I don't see peaceful Zim polls - Khama
2013-02-15 15:06
Special Report
Chinese vice premier Wang Yang has urged Zimbabwe to ensure peace and political stability ahead of elections this year.
Cape Town – Zimbabwean President Robert Mugabe’s most
outspoken high-level African critic Ian Khama has expressed doubt over the
possibility of peaceful elections in Zimbabwe, saying those responsible for the
"brutality and intimidation" of 2008 remained in place and ready to act,
according to a Business Day report.
"All I can say ... is that I hope there will be a
credible election.… The reason I say ‘hope’ is because all the people who were
involved in the brutality and intimidation that took place back then are still
there today," he said.
"I have not seen any evidence that they have changed
their attitude towards trying to ensure that Zanu-PF will emerge
victorious."
Zimbabwe will vote on a new constitution on 16 March and
hold crunch elections in July, Prime Minister Morgan Tsvangirai said this week,
setting a timetable that will decide the fate of president Mugabe.

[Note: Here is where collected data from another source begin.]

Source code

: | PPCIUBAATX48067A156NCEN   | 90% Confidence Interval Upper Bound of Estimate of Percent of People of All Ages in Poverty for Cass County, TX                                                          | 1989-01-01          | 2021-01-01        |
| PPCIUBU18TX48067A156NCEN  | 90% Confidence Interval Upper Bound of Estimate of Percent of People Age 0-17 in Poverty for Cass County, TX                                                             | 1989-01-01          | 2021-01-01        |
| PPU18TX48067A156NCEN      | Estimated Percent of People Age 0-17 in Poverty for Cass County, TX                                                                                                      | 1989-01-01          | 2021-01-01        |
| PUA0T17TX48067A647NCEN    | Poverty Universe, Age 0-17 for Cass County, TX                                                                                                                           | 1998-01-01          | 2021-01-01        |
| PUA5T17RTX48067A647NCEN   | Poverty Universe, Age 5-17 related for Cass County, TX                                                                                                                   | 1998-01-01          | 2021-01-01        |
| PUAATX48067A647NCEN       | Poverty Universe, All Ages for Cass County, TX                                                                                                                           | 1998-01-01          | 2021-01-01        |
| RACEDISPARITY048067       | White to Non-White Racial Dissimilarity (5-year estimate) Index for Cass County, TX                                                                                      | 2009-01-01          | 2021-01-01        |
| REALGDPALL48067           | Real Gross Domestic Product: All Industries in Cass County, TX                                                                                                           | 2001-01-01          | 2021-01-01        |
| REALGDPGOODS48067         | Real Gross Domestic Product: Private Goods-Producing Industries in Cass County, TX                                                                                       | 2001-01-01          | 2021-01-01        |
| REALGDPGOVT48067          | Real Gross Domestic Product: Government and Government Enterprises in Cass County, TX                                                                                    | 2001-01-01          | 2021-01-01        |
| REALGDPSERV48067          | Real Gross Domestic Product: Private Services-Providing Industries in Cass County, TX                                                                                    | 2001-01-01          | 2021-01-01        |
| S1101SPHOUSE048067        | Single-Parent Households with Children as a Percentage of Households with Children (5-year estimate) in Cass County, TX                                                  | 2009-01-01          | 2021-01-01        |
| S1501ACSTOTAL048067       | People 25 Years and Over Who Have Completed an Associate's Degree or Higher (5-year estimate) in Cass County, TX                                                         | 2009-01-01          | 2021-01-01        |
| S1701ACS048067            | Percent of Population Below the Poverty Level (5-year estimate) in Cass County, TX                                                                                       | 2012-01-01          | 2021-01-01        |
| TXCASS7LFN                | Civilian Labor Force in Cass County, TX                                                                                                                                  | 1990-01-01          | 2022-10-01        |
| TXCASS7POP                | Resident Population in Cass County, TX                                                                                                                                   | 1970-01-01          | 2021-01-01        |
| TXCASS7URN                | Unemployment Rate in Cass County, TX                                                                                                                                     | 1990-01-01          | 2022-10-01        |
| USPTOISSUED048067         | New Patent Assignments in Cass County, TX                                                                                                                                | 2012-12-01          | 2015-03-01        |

"So I think that they [Zanu-PF loyalists] are still capable of trying to engage
in intimidation, deploying the security services to bring that about … telling
the people in the security services how they should vote. The potential for
that is still there."
He said he would urge his Southern African Development
Community colleagues to send an election monitoring team well before the polls
"so that you can monitor all the kinds of things that went wrong before
the election last time and give comfort to the citizens, to be able to go about
their political campaigning knowing observers are there."
Khama said the Zimbabwean authorities should be persuaded to
drop their objections to international observers.